Mysql – SQL delete where not in (…) query not behaving as expected

deleteMySQLmysql-5.6

We have the following query which returns the most recent fares from our database :

SELECT f1.id 
  FROM ( SELECT * FROM fares ) AS f1
INNER JOIN ( SELECT origin_id
                  , destination_id
                  , market_id
                  , cabin
                  , tripType
                  , max(created_at) AS maxDate 
               FROM fares
              GROUP BY origin_id
                     , destination_id
                     , market_id
                     , cabin
                     , tripType
            ) AS f2  ON f2.origin_id      = f1.origin_id 
                    AND f2.destination_id = f1.destination_id 
                    AND f2.market_id      = f1.market_id 
                    AND f2.cabin          = f1.cabin 
                    AND f2.tripType       = f1.tripType
 WHERE f1.created_at = f2.maxDate
 GROUP BY f1.origin_id
        , f1.destination_id
        , f1.market_id
        , f1.cabin
        , f1.tripType

In our test dataset (SQL Fiddle) this returns two rows.
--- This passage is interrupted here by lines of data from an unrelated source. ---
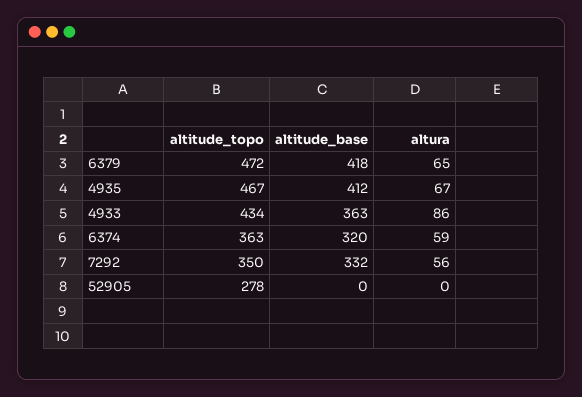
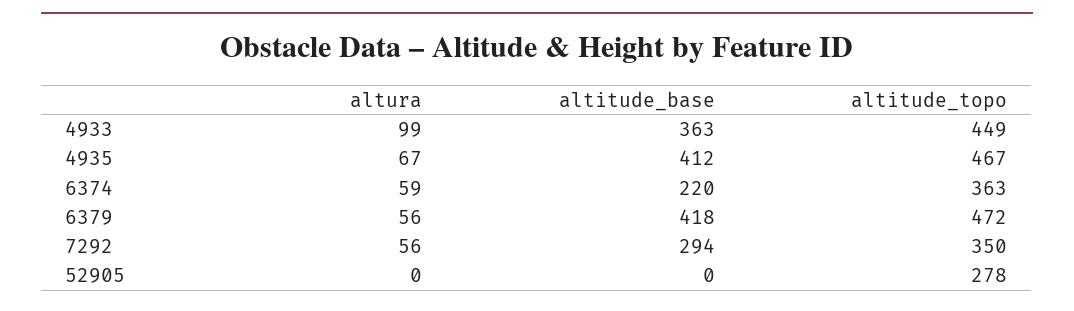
altura, 6379: 65 -> 56
altitude_topo, 4933: 434 -> 449
altura, 4933: 86 -> 99
altitude_base, 6374: 320 -> 220
altitude_base, 7292: 332 -> 294

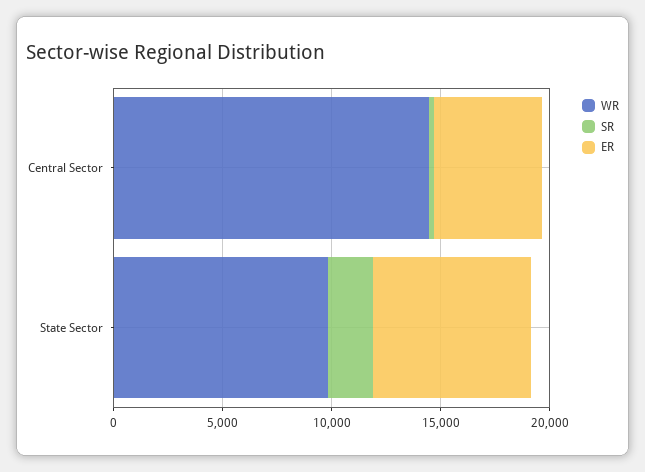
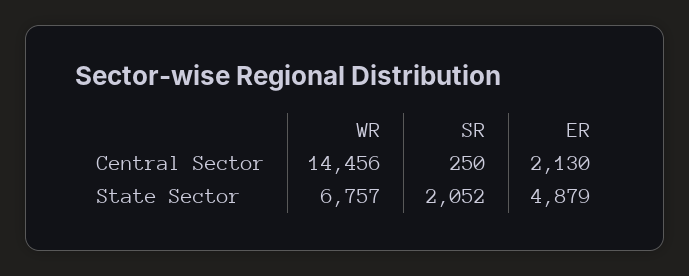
ER, Central Sector: 5000 -> 2130
WR, State Sector: 10000 -> 6757
ER, State Sector: 7000 -> 4879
When we change the query to work as a delete query it deletes everything but three rows, while it should delete everything but the two rows:

DELETE FROM fares 
 WHERE id NOT IN 
     ( SELECT f1.id 
         FROM ( SELECT * FROM fares ) AS f1
        INNER JOIN ( SELECT origin_id
                          , destination_id
                          , market_id
                          , cabin
                          , tripType
                          , max(created_at) AS maxDate 
                       FROM fares        
                      GROUP BY origin_id
                             , destination_id
                             , market_id
                             , cabin
                             , tripType
                   ) AS f2  ON f2.origin_id = f1.origin_id 
                           AND f2.destination_id = f1.destination_id 
                           AND f2.market_id = f1.market_id 
                           AND f2.cabin = f1.cabin 
                           AND f2.tripType = f1.tripType
        WHERE f1.created_at = f2.maxDate
        GROUP BY f1.origin_id
               , f1.destination_id 
               , f1.market_id
               , f1.cabin
               , f1.tripType
    )

We noticed that the three rows that remain are also the product of the select query when the GROUP BY part is ommited.
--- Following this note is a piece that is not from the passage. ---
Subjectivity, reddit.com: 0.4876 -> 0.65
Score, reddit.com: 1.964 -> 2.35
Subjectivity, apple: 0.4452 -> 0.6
Now the question is why does the SELECT query in the DELETE statement behave different than the SELECT statement by itself?

Reproduction:

  • Take the schema from this SQLFiddle: http://sqlfiddle.com/#!9/e943ee/2
  • Run the query supplied in the SQLFiddle, only two rows are returned
  • Add the delete query to the schema & rebuild the schema
  • Execute "SELECT * FROM fares" and three rows are returned (where there should have been only two)

Best Answer

If you want to purge an outdated data then your query is a bit complicated:

DELETE FROM fares AS f1 
  LEFT JOIN ( SELECT origin_id
                   , destination_id
                   , market_id
                   , cabin
                   , tripType
                   , max(created_at) AS maxDate 
                FROM fares        
               GROUP BY origin_id
                      , destination_id
                      , market_id
                      , cabin
                      , tripType
            ) AS f2  ON f2.origin_id      = f1.origin_id 
                    AND f2.destination_id = f1.destination_id 
                    AND f2.market_id      = f1.market_id 
                    AND f2.cabin          = f1.cabin 
                    AND f2.tripType       = f1.tripType
                    AND f2.maxDate        = f1.created_at  /* was omitted */
      WHERE f2.maxDate IS NULL
)